Year

2000

Degree Name

Doctor of Philosophy

Department

Graduate School of Journalism

Abstract

This thesis examines the relationship between business level strategy and the organisational success of newspaper types—National, Metropolitan, Regional, Suburban and Ethnic. The newspaper industry is examined in the context of demographic changes, technological innovations, and the business level strategies employed by newspaper types.

The thesis proposes that newspapers need to move away from using mixed strategies to focused strategies to successfully compete in an industry dominated by desktop publishing .and new print technologies, Pay TV and the Internet.

Porter defines three generic strategies (refer Figure 1.0), (Porter, 1980;1985):

1. Cost leadership — seeking to be low cost producers • 2. Differentiation — seeking to be unique in an industry along some dimensions that are widely valued by buyers. • 3. Focus — seeking to concentrate on one or more narrow market segments. The target segments either have buyers with unusual needs or else the production and delivery system differs from others in the target segment. • 3A. Cost Focus — seeking a cost advantage in its target segment. • 3B. Differentiation Focus — seeking differentiation in its target segment.

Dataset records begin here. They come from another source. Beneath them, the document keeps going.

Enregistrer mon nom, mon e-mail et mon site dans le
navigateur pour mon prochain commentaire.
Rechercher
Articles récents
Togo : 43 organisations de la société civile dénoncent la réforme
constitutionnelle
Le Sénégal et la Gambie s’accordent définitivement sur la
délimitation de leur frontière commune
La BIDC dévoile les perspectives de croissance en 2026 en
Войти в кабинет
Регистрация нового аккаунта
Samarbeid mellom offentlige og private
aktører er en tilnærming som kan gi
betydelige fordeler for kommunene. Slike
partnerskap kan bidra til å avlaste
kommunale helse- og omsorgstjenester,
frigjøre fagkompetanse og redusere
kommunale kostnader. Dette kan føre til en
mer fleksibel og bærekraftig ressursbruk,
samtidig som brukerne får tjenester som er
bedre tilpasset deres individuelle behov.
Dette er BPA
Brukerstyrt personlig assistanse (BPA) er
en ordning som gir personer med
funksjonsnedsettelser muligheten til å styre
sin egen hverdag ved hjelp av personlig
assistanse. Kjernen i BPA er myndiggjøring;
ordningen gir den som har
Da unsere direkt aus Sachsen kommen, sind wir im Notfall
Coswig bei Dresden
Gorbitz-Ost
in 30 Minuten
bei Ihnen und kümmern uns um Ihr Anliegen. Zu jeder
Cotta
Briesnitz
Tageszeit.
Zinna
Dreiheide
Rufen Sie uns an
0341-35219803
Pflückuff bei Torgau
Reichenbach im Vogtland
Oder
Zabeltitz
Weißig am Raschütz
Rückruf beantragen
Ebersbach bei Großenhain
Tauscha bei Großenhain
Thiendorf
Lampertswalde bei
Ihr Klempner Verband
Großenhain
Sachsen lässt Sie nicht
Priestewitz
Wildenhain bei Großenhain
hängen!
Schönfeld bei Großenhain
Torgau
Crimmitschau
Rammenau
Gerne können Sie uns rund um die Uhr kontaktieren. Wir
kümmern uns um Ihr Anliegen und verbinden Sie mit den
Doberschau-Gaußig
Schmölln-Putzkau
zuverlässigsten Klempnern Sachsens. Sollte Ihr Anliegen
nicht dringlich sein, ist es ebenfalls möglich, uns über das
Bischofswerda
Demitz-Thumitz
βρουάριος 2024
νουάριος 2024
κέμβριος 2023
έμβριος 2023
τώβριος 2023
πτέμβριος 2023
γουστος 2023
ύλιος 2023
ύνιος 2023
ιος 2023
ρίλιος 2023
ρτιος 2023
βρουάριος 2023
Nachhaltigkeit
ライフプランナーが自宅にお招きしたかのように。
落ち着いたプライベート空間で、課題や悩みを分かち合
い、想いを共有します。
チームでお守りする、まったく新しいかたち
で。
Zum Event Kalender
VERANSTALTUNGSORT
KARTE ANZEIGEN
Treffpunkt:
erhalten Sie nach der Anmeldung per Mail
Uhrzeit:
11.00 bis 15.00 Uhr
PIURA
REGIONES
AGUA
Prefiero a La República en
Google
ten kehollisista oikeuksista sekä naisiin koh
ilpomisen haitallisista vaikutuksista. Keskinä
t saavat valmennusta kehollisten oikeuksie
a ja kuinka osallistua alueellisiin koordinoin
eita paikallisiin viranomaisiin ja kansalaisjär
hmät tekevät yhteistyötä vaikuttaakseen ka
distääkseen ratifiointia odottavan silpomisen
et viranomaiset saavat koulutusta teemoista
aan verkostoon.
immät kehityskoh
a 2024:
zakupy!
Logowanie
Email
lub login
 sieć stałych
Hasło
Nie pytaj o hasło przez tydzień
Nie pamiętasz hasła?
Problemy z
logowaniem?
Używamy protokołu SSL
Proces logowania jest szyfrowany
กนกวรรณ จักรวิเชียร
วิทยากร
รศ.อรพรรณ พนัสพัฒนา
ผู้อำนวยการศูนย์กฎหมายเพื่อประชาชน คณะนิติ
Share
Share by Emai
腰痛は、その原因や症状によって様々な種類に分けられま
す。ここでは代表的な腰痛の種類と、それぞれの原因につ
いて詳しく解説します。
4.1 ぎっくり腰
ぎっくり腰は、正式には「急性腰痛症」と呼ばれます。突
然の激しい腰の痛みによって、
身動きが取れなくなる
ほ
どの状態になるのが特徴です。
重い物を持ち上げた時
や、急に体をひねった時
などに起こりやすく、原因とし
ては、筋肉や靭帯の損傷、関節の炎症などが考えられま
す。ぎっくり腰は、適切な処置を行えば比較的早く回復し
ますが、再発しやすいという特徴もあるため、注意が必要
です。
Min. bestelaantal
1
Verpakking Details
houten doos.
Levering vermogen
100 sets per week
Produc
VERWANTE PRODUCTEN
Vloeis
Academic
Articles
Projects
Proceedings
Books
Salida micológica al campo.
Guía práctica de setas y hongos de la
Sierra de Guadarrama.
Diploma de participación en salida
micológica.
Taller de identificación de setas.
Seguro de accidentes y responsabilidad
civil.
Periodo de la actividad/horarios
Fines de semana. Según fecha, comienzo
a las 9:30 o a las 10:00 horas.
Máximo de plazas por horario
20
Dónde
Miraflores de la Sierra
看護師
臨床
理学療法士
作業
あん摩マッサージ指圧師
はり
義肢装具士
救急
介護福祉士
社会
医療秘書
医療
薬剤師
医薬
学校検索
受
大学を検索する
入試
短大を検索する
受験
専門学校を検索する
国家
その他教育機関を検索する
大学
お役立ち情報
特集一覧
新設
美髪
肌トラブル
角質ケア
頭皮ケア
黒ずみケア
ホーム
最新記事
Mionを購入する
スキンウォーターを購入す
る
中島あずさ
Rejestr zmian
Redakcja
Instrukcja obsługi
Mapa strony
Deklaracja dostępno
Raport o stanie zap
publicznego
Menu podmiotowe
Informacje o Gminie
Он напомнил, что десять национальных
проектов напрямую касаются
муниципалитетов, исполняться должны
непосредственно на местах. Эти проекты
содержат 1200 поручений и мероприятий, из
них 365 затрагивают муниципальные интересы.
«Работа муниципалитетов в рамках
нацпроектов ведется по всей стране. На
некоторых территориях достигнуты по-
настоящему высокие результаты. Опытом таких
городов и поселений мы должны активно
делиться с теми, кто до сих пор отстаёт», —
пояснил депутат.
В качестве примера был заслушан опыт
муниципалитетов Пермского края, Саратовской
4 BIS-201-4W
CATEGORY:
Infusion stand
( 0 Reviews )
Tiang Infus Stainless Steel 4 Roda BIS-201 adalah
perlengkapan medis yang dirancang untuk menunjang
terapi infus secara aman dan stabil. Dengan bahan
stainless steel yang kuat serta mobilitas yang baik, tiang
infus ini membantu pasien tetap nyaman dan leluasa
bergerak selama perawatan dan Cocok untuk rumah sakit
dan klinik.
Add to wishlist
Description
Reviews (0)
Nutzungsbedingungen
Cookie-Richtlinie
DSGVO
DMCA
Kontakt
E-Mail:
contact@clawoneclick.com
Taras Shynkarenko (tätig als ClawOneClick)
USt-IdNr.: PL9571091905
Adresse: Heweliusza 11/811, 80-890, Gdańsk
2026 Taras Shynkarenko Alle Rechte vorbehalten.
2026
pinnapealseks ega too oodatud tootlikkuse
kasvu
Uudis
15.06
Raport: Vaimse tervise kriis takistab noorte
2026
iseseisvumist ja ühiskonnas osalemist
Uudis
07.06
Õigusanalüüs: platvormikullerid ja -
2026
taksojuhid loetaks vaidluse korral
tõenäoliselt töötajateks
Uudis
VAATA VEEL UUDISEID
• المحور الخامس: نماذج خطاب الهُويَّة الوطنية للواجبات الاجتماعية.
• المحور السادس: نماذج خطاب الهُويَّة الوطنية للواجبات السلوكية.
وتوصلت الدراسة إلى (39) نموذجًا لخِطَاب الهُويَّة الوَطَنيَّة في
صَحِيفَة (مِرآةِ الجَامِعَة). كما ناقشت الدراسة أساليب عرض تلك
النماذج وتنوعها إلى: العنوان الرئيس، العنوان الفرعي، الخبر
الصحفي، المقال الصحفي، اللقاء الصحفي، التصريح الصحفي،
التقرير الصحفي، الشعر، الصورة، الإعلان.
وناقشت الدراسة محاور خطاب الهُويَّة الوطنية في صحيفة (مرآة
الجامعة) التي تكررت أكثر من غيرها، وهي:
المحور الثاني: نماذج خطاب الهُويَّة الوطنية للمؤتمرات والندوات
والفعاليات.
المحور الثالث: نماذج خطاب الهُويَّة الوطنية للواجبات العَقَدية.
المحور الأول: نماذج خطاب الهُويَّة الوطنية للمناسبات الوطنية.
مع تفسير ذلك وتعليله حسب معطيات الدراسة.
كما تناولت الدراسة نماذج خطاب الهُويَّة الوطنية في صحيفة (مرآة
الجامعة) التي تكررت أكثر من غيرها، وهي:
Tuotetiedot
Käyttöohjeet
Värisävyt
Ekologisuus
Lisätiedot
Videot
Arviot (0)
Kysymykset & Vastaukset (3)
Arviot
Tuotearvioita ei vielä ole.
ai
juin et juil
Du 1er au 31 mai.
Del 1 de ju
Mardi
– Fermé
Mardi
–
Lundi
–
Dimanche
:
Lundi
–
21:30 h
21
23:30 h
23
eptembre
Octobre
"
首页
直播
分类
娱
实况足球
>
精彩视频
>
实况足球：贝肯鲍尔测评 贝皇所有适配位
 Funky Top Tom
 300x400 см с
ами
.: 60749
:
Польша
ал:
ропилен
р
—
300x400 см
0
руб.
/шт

This thesis builds on Porter's definition and defines: • a focused strategy as being used when a newspaper uses either Porter's 3A or 3B strategy. • a mixed strategy as being used when a newspaper pursues a focused strategy across multiple market segments.

To analyse newspaper performance, newspapers are classified into five types and two data sets established: (a) newspaper publication frequencies and circulation data from 1982 to 1995 and; (b) population sorted by newspaper type from 1982 to 1995.

The two data sets are combined to develop a new valid measure of newspaper performance — Circulation per Type per Person per Year (CTPY). CTPY standardises newspaper performance against their target market segment so that comparative performances of newspapers and time series analysis of newspaper performance can be made. CTPY scores are calculated as follows — For a newspaper type, e.g. National Newspapers, CTPY adds the overall annual circulation for each ofthe newspapers within the type and then divides this total by the target population to produce a CTPY score. The CTPY standardised index can also be used to compare newspapers across different markets or newspapers within a market For each individual newspaper e.g. The Sydney Morning Herald, sorted by Type (National, Metropolitan, Regional, Suburban and Ethnic), CTPY takes the actual circulation figures (daily, weekly, etc) for the year and adds them to produce a total circulation figure for the year. This annual total is then divided by the total population of their target market to produce an individual newspaper's CTPY score.

This new measure (CTPY) was developed by the author and is used to analyse newspaper performance over the fourteen years ofthe study. The results show that the overall copies per person per year of newspapers has fallen by 22 percent. National newspapers are classified as using a focused strategy and have dropped their CTPY by 8 percent. Metropolitan newspapers, which face significant competition from Suburban newspapers, are classified as using a mixed strategy and have dropped their CTPY by 46 percent. Regional newspapers, which resemble Metropolitan newspapers, but do not face competition from Suburban newspapers, are classified as using a mixed strategy, and have increased their CTPY by 8 percent. Suburban newspapers are classified as using a focused strategy and have increased their CTPY by 23 percent. Ethnic newspapers are classified as using a focused strategy and have increased their CTPY by 136 percent.